▶ **DATA EXCERPTS**
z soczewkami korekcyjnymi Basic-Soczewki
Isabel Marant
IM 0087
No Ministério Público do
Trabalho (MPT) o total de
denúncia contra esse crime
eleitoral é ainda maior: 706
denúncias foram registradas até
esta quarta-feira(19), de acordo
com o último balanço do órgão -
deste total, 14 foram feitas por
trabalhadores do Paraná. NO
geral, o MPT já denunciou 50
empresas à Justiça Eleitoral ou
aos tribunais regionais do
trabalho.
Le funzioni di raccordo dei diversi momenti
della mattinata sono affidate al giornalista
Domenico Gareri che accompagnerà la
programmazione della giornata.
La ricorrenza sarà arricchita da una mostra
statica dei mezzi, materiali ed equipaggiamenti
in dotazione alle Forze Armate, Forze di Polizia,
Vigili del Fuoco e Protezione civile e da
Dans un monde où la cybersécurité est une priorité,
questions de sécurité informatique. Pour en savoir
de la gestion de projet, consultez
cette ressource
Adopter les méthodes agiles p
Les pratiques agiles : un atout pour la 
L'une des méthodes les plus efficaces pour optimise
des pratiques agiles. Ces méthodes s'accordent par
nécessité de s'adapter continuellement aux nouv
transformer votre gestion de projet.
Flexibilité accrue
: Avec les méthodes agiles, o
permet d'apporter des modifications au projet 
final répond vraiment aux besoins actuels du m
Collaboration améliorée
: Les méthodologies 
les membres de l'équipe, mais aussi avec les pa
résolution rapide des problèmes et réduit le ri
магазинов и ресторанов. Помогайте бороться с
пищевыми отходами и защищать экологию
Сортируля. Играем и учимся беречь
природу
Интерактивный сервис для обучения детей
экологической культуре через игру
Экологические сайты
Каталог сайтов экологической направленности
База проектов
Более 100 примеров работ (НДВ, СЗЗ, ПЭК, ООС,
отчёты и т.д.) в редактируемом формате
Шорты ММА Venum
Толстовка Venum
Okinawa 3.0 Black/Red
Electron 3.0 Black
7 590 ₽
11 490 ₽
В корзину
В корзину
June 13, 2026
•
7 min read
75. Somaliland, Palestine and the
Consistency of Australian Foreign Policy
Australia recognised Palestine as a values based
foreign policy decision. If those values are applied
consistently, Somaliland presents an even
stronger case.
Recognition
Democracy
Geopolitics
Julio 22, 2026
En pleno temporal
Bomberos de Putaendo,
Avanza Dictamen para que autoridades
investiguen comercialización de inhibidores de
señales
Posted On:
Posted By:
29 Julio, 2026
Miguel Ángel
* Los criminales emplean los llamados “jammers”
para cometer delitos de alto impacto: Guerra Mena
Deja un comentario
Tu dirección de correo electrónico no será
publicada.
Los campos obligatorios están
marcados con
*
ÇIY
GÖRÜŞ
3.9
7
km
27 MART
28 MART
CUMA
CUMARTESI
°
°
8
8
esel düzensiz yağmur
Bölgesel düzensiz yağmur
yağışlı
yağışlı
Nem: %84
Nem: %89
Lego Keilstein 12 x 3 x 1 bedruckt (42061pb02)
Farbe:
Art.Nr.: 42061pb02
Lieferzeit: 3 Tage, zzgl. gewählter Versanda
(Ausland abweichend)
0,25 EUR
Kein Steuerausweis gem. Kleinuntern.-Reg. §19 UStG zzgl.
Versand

▶ **DIRECTIONS**
Reproduce every line of the records above, character for character and in the same order, changing nothing.

▶ **TASK RESULT**
z soczewkami korekcyjnymi Basic-Soczewki
Isabel Marant
IM 0087
No Ministério Público do
Trabalho (MPT) o total de
denúncia contra esse crime
eleitoral é ainda maior: 706
denúncias foram registradas até
esta quarta-feira(19), de acordo
com o último balanço do órgão -
deste total, 14 foram feitas por
trabalhadores do Paraná. NO
geral, o MPT já denunciou 50
empresas à Justiça Eleitoral ou
aos tribunais regionais do
trabalho.
Le funzioni di raccordo dei diversi momenti
della mattinata sono affidate al giornalista
Domenico Gareri che accompagnerà la
programmazione della giornata.
La ricorrenza sarà arricchita da una mostra
statica dei mezzi, materiali ed equipaggiamenti
in dotazione alle Forze Armate, Forze di Polizia,
Vigili del Fuoco e Protezione civile e da
Dans un monde où la cybersécurité est une priorité,
questions de sécurité informatique. Pour en savoir
de la gestion de projet, consultez
cette ressource
Adopter les méthodes agiles p
Les pratiques agiles : un atout pour la 
L'une des méthodes les plus efficaces pour optimise
des pratiques agiles. Ces méthodes s'accordent par
nécessité de s'adapter continuellement aux nouv
transformer votre gestion de projet.
Flexibilité accrue
: Avec les méthodes agiles, o
permet d'apporter des modifications au projet 
final répond vraiment aux besoins actuels du m
Collaboration améliorée
: Les méthodologies 
les membres de l'équipe, mais aussi avec les pa
résolution rapide des problèmes et réduit le ri
магазинов и ресторанов. Помогайте бороться с
пищевыми отходами и защищать экологию
Сортируля. Играем и учимся беречь
природу
Интерактивный сервис для обучения детей
экологической культуре через игру
Экологические сайты
Каталог сайтов экологической направленности
База проектов
Более 100 примеров работ (НДВ, СЗЗ, ПЭК, ООС,
отчёты и т.д.) в редактируемом формате
Шорты ММА Venum
Толстовка Venum
Okinawa 3.0 Black/Red
Electron 3.0 Black
7 590 ₽
11 490 ₽
В корзину
В корзину
June 13, 2026
•
7 min read
75. Somaliland, Palestine and the
Consistency of Australian Foreign Policy
Australia recognised Palestine as a values based
foreign policy decision. If those values are applied
consistently, Somaliland presents an even
stronger case.
Recognition
Democracy
Geopolitics
Julio 22, 2026
En pleno temporal
Bomberos de Putaendo,
Avanza Dictamen para que autoridades
investiguen comercialización de inhibidores de
señales
Posted On:
Posted By:
29 Julio, 2026
Miguel Ángel
* Los criminales emplean los llamados “jammers”
para cometer delitos de alto impacto: Guerra Mena
Deja un comentario
Tu dirección de correo electrónico no será
publicada.
Los campos obligatorios están
marcados con
*
ÇIY
GÖRÜŞ
3.9
7
km
27 MART
28 MART
CUMA
CUMARTESI
°
°
8
8
esel düzensiz yağmur
Bölgesel düzensiz yağmur
yağışlı
yağışlı
Nem: %84
Nem: %89
Lego Keilstein 12 x 3 x 1 bedruckt (42061pb02)
Farbe:
Art.Nr.: 42061pb02
Lieferzeit: 3 Tage, zzgl. gewählter Versanda
(Ausland abweichend)
0,25 EUR
Kein Steuerausweis gem. Kleinuntern.-Reg. §19 UStG zzgl.
Versand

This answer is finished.